There’s nothing like a good team-building exercise to increase trust and enhance collaboration in the workplace. Managers typically plan games, special meals or recreational sports to help build camaraderie among employees in their organization. But as fun as these activities are, many finance leaders seek more meaningful ways to engage and develop their staff — and create more positive benefits for the business, as well.
One reason for this trend is the growing emphasis on corporate social responsibility programs, such as charitable giving or volunteer community service. For many businesses, philanthropy and volunteerism are now integral parts of their organizational culture as well as cornerstones of environmental, social and governance (ESG) initiatives. In a recent Robert Half Management Resources survey, 80% of finance leaders said that corporate social responsibility programs are important for their firms.
When well-organized and supported with appropriate resources, corporate social responsibility programs like volunteer community service can create significant benefits for companies and their employees. Here are six examples:
1. Bonding with colleagues
Planting trees alongside the company’s chief financial officer (CFO) or picking up roadside litter with the payroll director is a great way to break down silos and bring management and employees closer. Collaborating on a worthy cause is often a better way of really getting to know one another than making a minute or two of polite small talk during an all-company picnic or holiday party.
2. Skills acquisition
Untangling a human knot or breaking out of an escape room is a fine way to refine soft skills in problem solving, communication and leadership. But wouldn’t it be much more rewarding for employees to boost those skills while laboring together on real-life issues and helping people in need? Your team can expand their abilities while building affordable homes in your local community, for example.
Volunteerism also enhances your employees’ sense of empathy and customer service — and adds positivity to your company’s reputation in your community.
3. A sense of achievement
Jobs in accounting and finance are rewarding. So, too, are nonprofit projects. They also have a tangible and satisfying end goal, be it to collect a certain number of toys for children in need at the holidays or remove invasive plants from a nearby park.
A shared accomplishment outside of day-to-day duties can really help to boost team morale. In the Robert Half Management Resources survey mentioned earlier in this post, 71% of CFOs said increased employee morale was a key benefit of corporate social responsibility programs, like volunteer community service.
See an infographic of the survey results here.
4. Health benefits
Volunteerism can have a positive impact on a person's health and well-being. By volunteering, you and your employees can increase your activity levels if you opt for physical service projects like cleaning, building or planting. What’s more, when you help others, your brain releases endorphins that create a host of positive feelings, and these natural substances help you de-stress.

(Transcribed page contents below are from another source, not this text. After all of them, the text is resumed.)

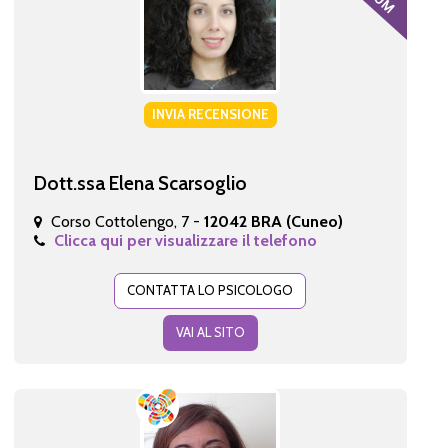
INVIA RECENSIONE
Dott.ssa Elena Scarsoglio
Corso Cottolengo, 7 -
12042 BRA (Cuneo)
Clicca qui per visualizzare il telefono
CONTATTA LO PSICOLOGO
VAI AL SITO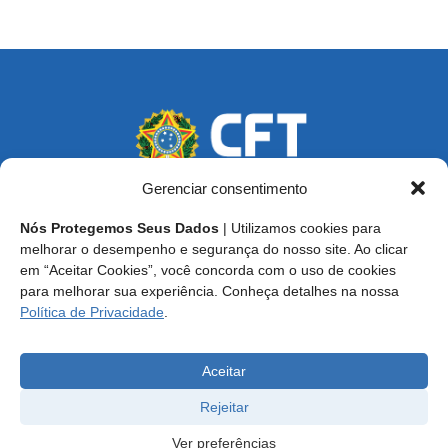
Gerenciar consentimento
Nós Protegemos Seus Dados
| Utilizamos cookies para
Endereço: SCS, Quadra 02, Bloco D, Ed. Oscar Niemeyer,
melhorar o desempenho e segurança do nosso site. Ao clicar
9º Andar CEP 70.316-900 - Brasília/DF
em “Aceitar Cookies”, você concorda com o uso de cookies
para melhorar sua experiência. Conheça detalhes na nossa
Central de Atendimento ao Técnico:
0800 016-1515
Política de Privacidade
.
E-mail: cft@cft.org.br | ouvidoria@cft.org.br
Aceitar
Rejeitar
Ver preferências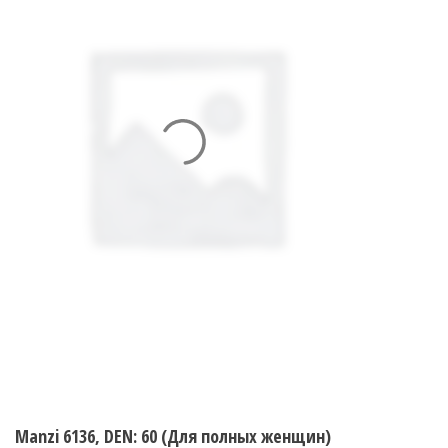
Manzi 6136, DEN: 60 (Для полных женщин)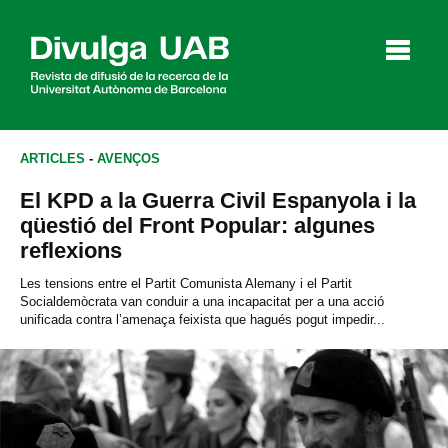
p
a
l
ARTICLES
-
AVENÇOS
El KPD a la Guerra Civil Espanyola i la
Articles
Entrevistes
Vídeos
qüestió del Front Popular: algunes
reflexions
Les tensions entre el Partit Comunista Alemany i el Partit
Socialdemòcrata van conduir a una incapacitat per a una acció
Agenda
unificada contra l’amenaça feixista que hagués pogut impedir...
English
Español
CERCAR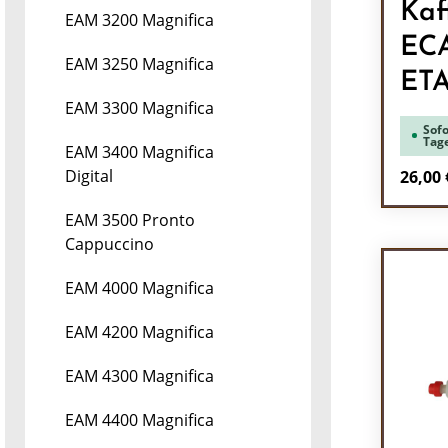
Kaf
EAM 3200 Magnifica
EC
EAM 3250 Magnifica
ET
EAM 3300 Magnifica
Sofo
Tag
EAM 3400 Magnifica
Regulä
Digital
26,00 
Pr
EAM 3500 Pronto
Cappuccino
EAM 4000 Magnifica
EAM 4200 Magnifica
EAM 4300 Magnifica
EAM 4400 Magnifica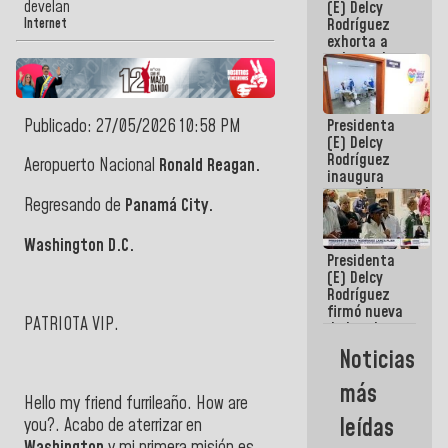
develan
(E) Delcy
CORPOELEC
Rodríguez
Internet
exhorta a
gobernadores
y alcaldes a
edificar
casas para
Publicado: 27/05/2026 10:58 PM
Presidenta
abuelos
(E) Delcy
Rodríguez
Aeropuerto Nacional
Ronald Reagan.
inaugura
casa de los
Regresando de
Panamá City.
Abuelos
Primavera
Washington D.C.
en Caracas
Presidenta
(E) Delcy
Rodríguez
firmó nueva
PATRIOTA VIP.
de Ley de
Arrendamiento
Noticias
aprobada
por la AN
más
Hello my friend furrileaño. How are
leídas
you?. Acabo de aterrizar en
Washington
y mi primera misión es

5. Recruitment and retention
An organization that embraces corporate social responsibility sends the message that it values compassion, citizenship, integrity and environmentalism — which is the type of company that many professionals today seek to be a part of. Corporate culture can be a make-or-break factor when people choose where to work — and whether they stick around for the long term.
6. Enhanced reputation
Many consumers consider a company’s philanthropic activities when deciding where to spend their money, as they feel better about supporting businesses that reflect their values and give back to the community. By publicizing your corporate social responsibility or ESG initiatives, you’re letting your current and future customers know just what your brand stands for.
Tips for setting up a volunteer program
A commitment to volunteerism at your company needs to be supported by appropriate focus and investment to be successful. Don’t simply chase trends or leave the effort to interns. So, before signing your finance team up for the next fun run or beach cleanup you hear about, take the following suggestions into account:
- Find suitable causes. Work on service projects that align with your company’s mission and core values. A good partnership, for example, would be between a supermarket chain and an organization that works to reduce food waste. For companies in just about any industry, volunteering at food banks or collecting school supplies for disadvantaged children are rarely the wrong choice.
- Give time and money. A great way to double your impact is for the business to donate both labor and dollars to the causes you choose to support, such as through a corporate sponsorship of a philanthropic event. You could also give employees the option of contributing money in lieu of — or in addition to — their service.
- Offer flexibility. The biggest barrier to volunteerism success is finding enough time to devote to giving back. So, if you want your employees to have the chance to get involved, offer a choice of opportunities whenever possible. Also, make sure your team members know how much you would like to see them participate.
- Make it a group effort. Volunteering is a worthwhile activity on its own. But to reap the most value from it, you’ll want to get your entire team involved. Holding service projects during workdays is one way to maximize participation. Also, consider giving your employees paid time off to do volunteer work. A recent Robert Half survey found that nearly half (49%) of U.S. businesses embrace this practice.
- Think local. There are needs all over the world, to be sure. But to help drive employee involvement in your company’s volunteer program, consider aiming for projects that your team members can easily participate in, in person, and which make a difference in the local community.
While corporate social responsibility initiatives require time, effort and other resources to be successful, they are a worthwhile investment. They can generate many positives for your business — including a more-connected finance team that works better together. So, if important soft skills can be honed through helping others rather than paying for off-site corporate getaways, the question CFOs should be asking themselves is not “Why should our team volunteer?” but “Why on earth wouldn’t we?”